* Page-level text extractions *
++++++

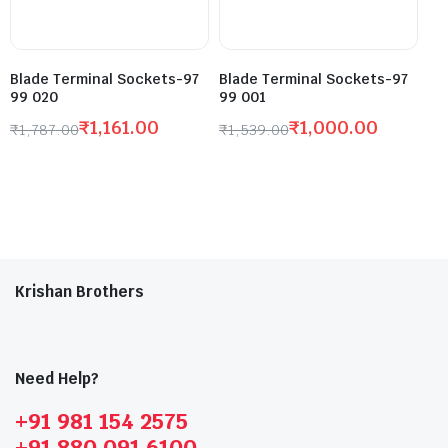
Blade Terminal Sockets-97
Blade Terminal Sockets-97
99 020
99 001
₹
1,161.00
₹
1,000.00
₹
1,787.00
₹
1,539.00
Krishan Brothers
Need Help?
+91 981 154 2575
+91 880 091 6100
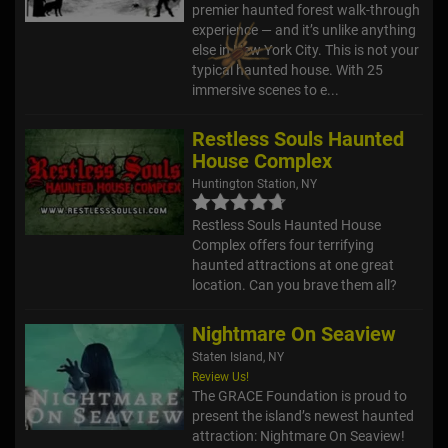
premier haunted forest walk-through
experience — and it’s unlike anything
else in New York City. This is not your
typical haunted house. With 25
immersive scenes to e...
Restless Souls Haunted
House Complex
Huntington Station, NY
Restless Souls Haunted House
Complex offers four terrifying
haunted attractions at one great
location. Can you brave them all?
Nightmare On Seaview
Staten Island, NY
Review Us!
The GRACE Foundation is proud to
present the island’s newest haunted
attraction: Nightmare On Seaview!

++++++

* What to work on *
Scan the entries above. Copy each line that has the string "Restless".

* Response to the task *
Restless Souls Haunted
Restless Souls Haunted House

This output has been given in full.